You have a dictionary and want to convert it into a feature matrix
Use **DictVectorizer**

In [1]:
from sklearn.feature_extraction import DictVectorizer

In [2]:
# Create dictionary
data_dict = [{"Red": 2, "Blue": 4},
{"Red": 4, "Blue": 3},
{"Red": 1, "Yellow": 2},
{"Red": 2, "Yellow": 2}]

In [6]:
dictVectorizer=DictVectorizer(sparse=False)
features=dictVectorizer.fit_transform(data_dict)
features

array([[4., 2., 0.],
       [3., 4., 0.],
       [0., 1., 2.],
       [0., 2., 2.]])

By default DictVectorizer outputs a sparse matrix that only stores elements
with a value other than 0. This can be very helpful when we have massive
matrices (often encountered in natural language processing) and want to
minimize the memory requirements. We can force DictVectorizer to output a
dense matrix using sparse=False

We can get the names of each generated feature using the get_feature_names
method

In [8]:
featurenames=dictVectorizer.get_feature_names()

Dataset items
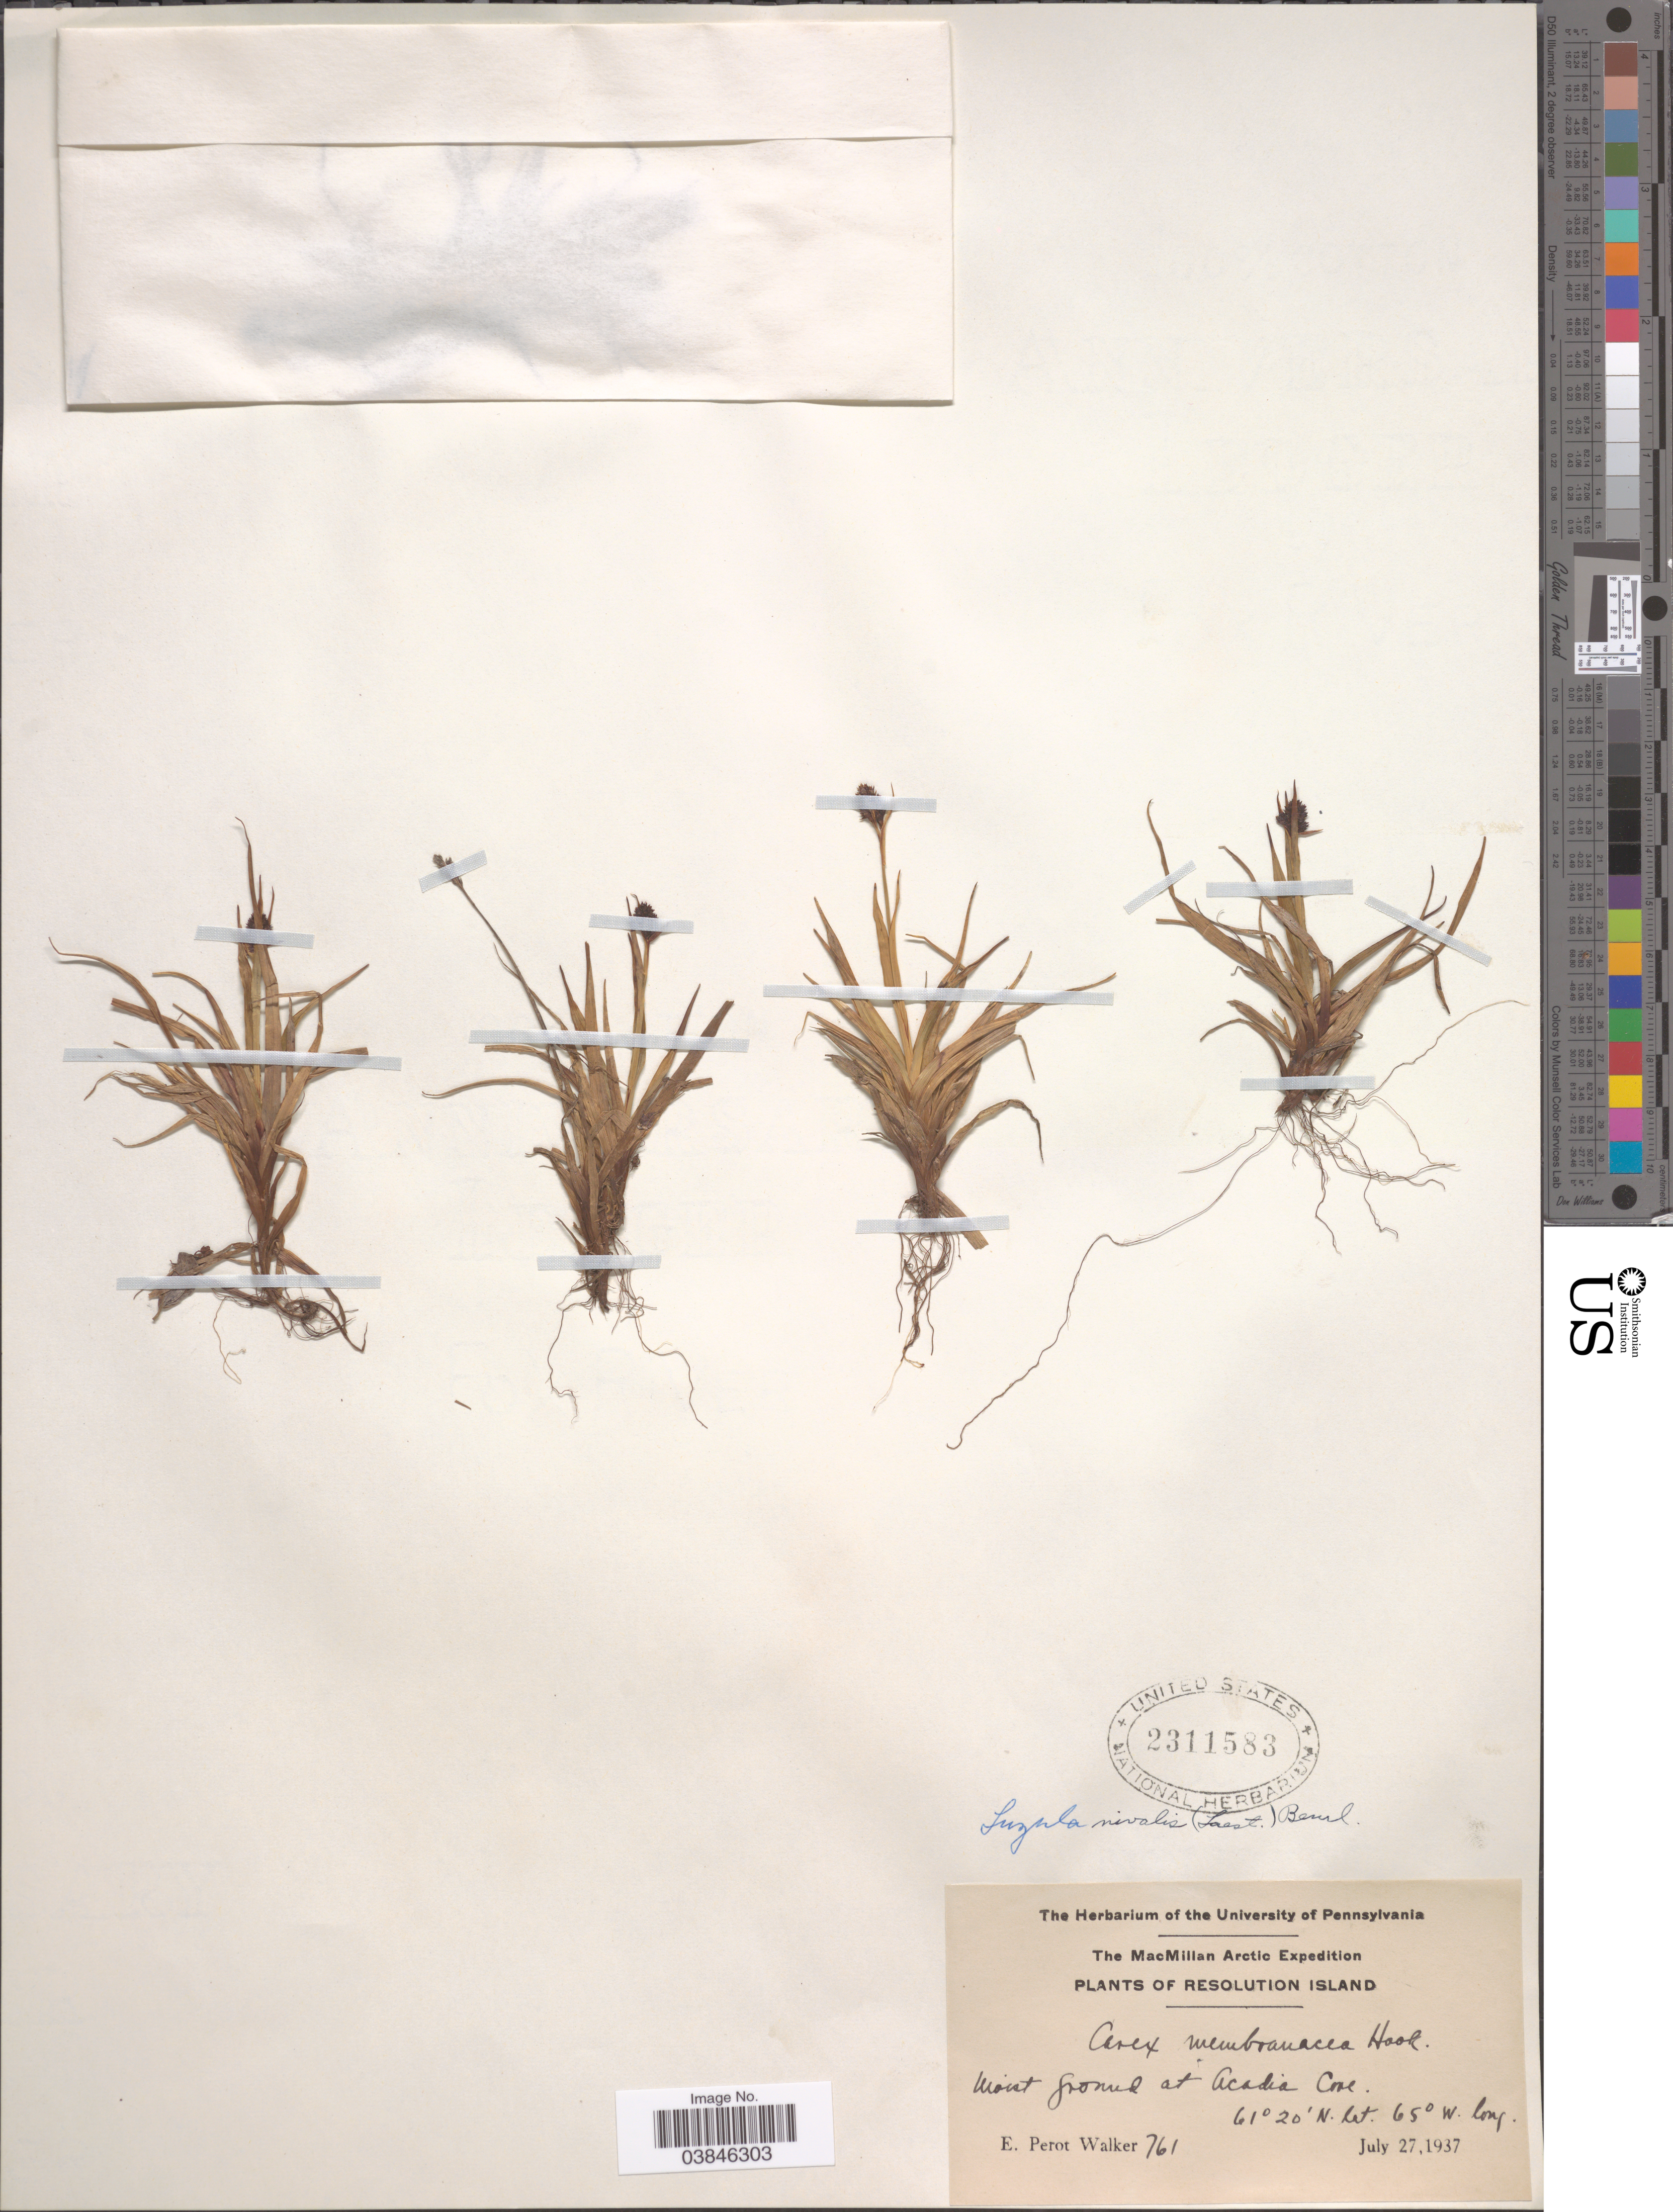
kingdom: Plantae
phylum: Tracheophyta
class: Liliopsida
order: Poales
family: Juncaceae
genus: Luzula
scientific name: Luzula nivalis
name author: (Laest.) Spreng.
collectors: E. Walker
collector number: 761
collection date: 1937-07-27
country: Canada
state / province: Nunavut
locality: The MacMillan Arctic. Resolution Island. Moist ground at Acadia Cove.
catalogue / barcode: US 2311583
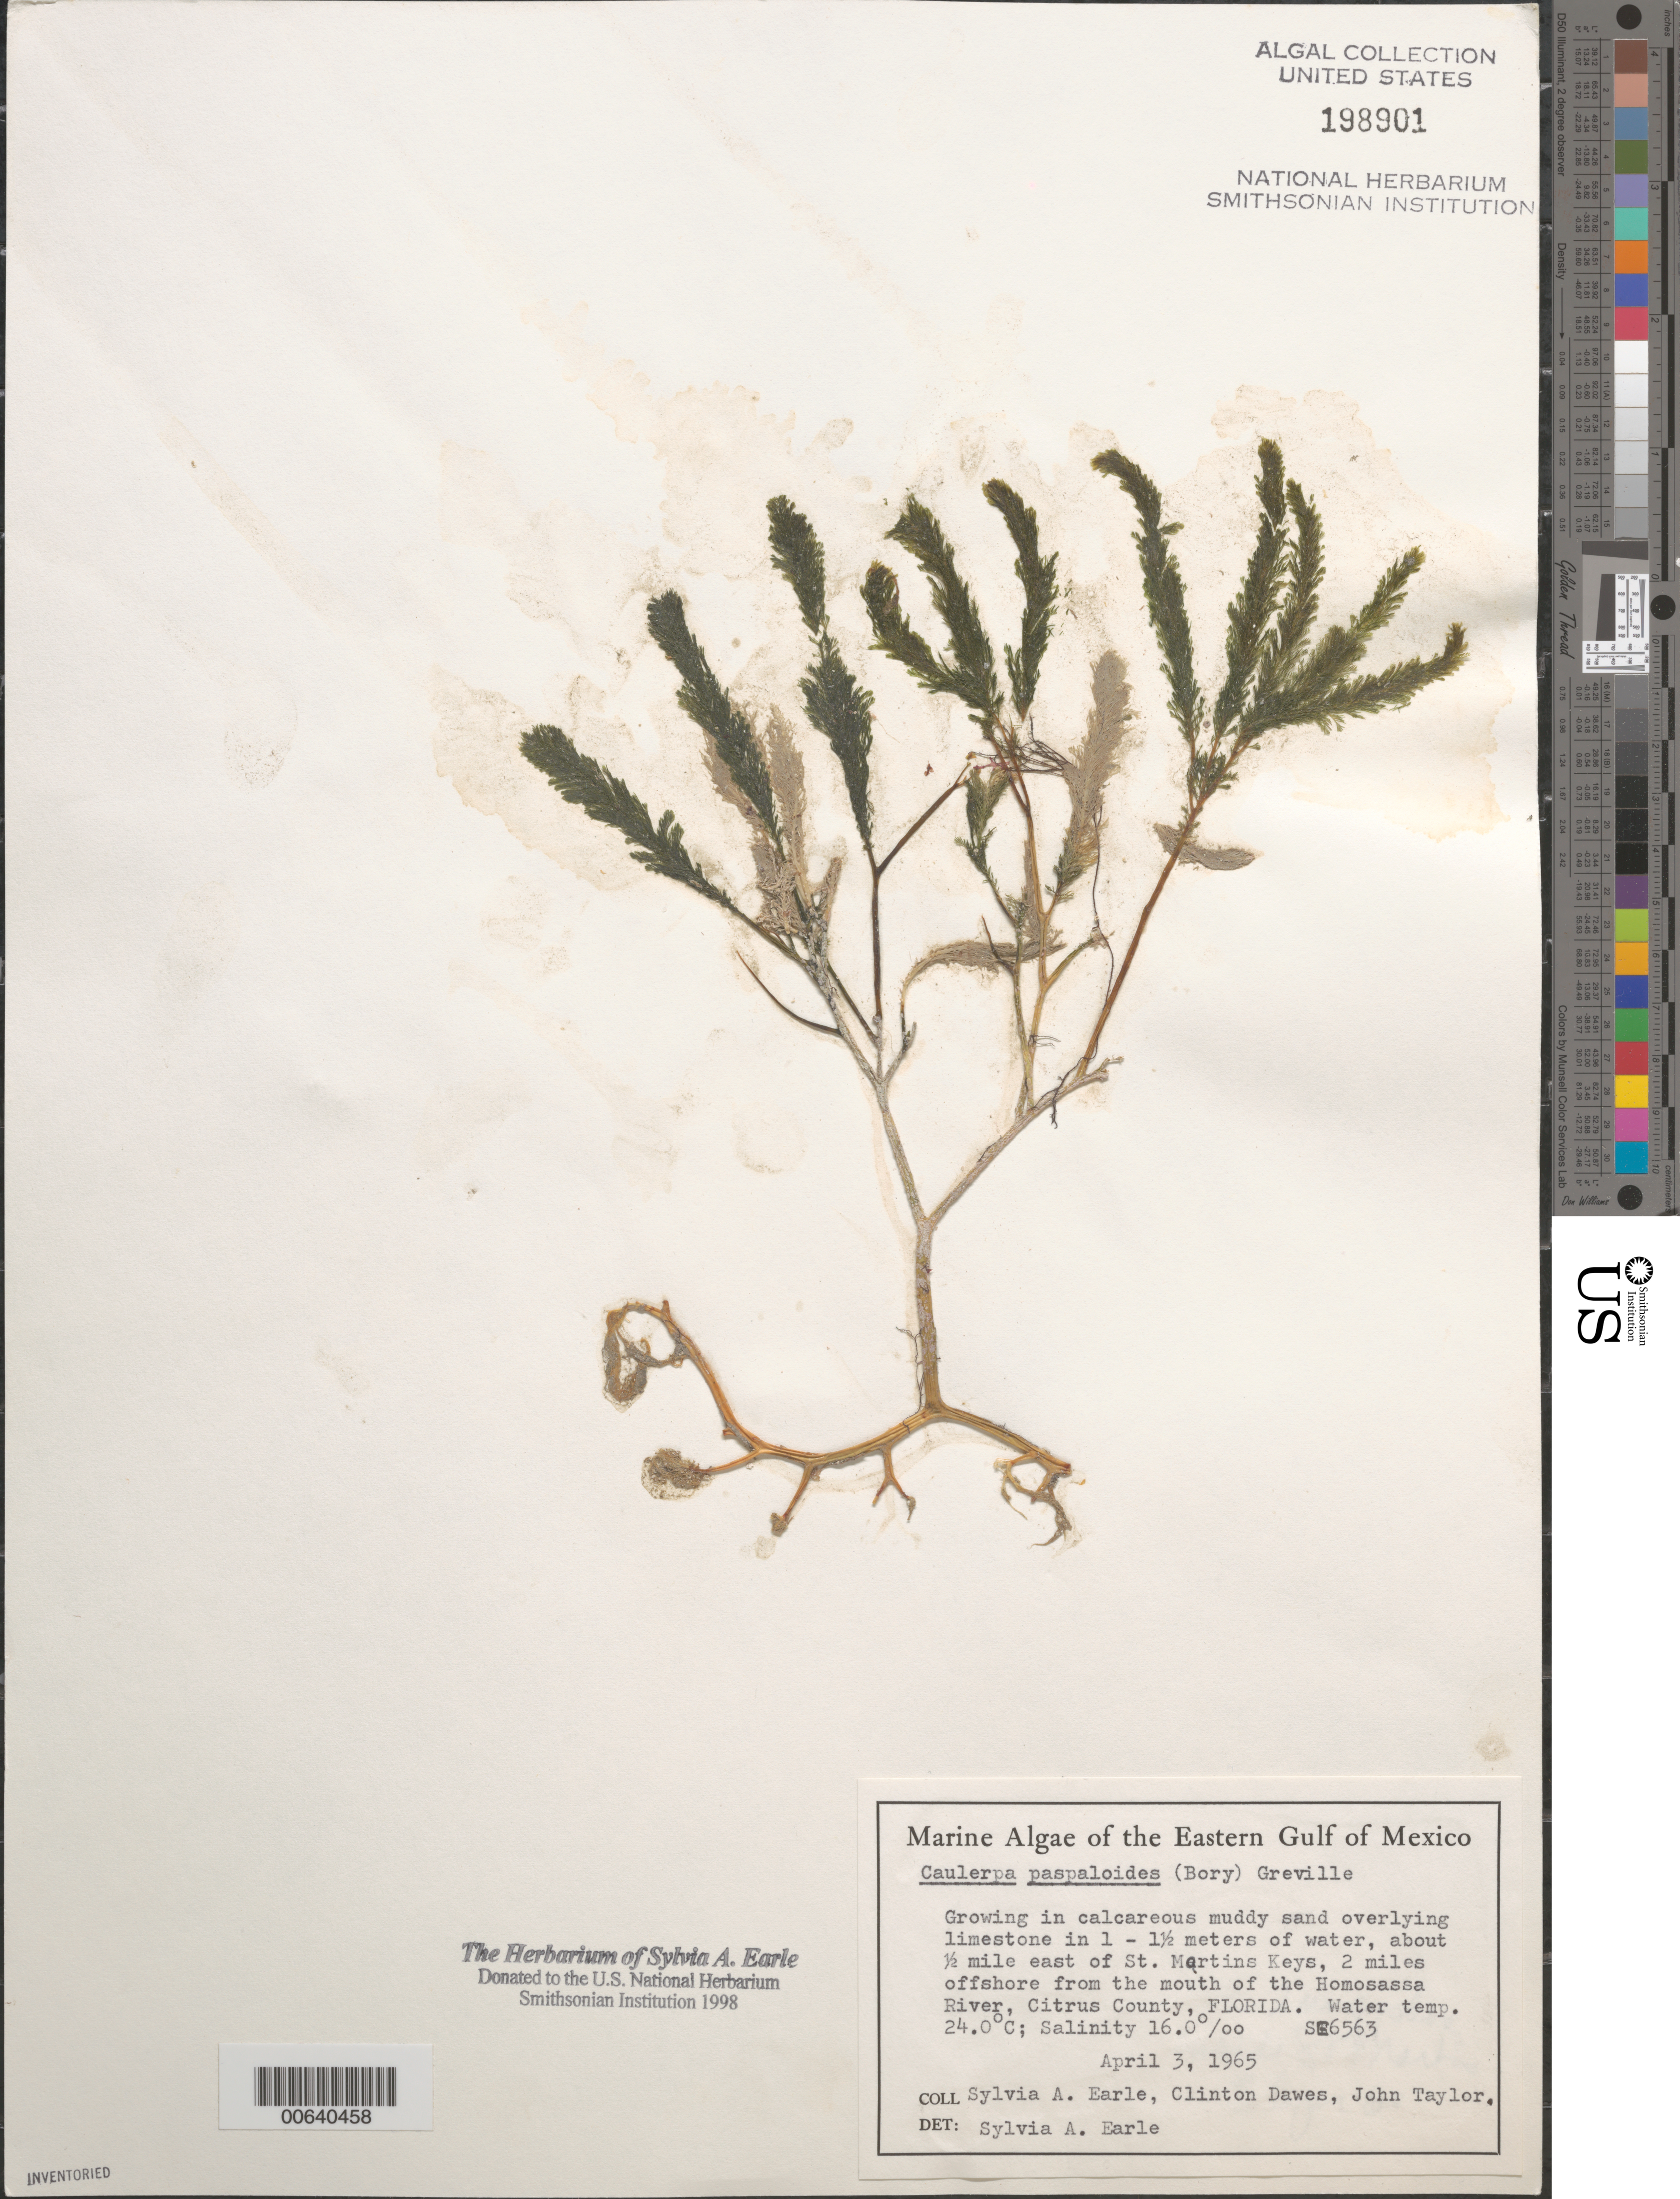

• **Exercise prompt**: According to the DictVectorizer passage, which elements does the default sparse matrix store?

• **Right answer**: Only elements with a value other than 0.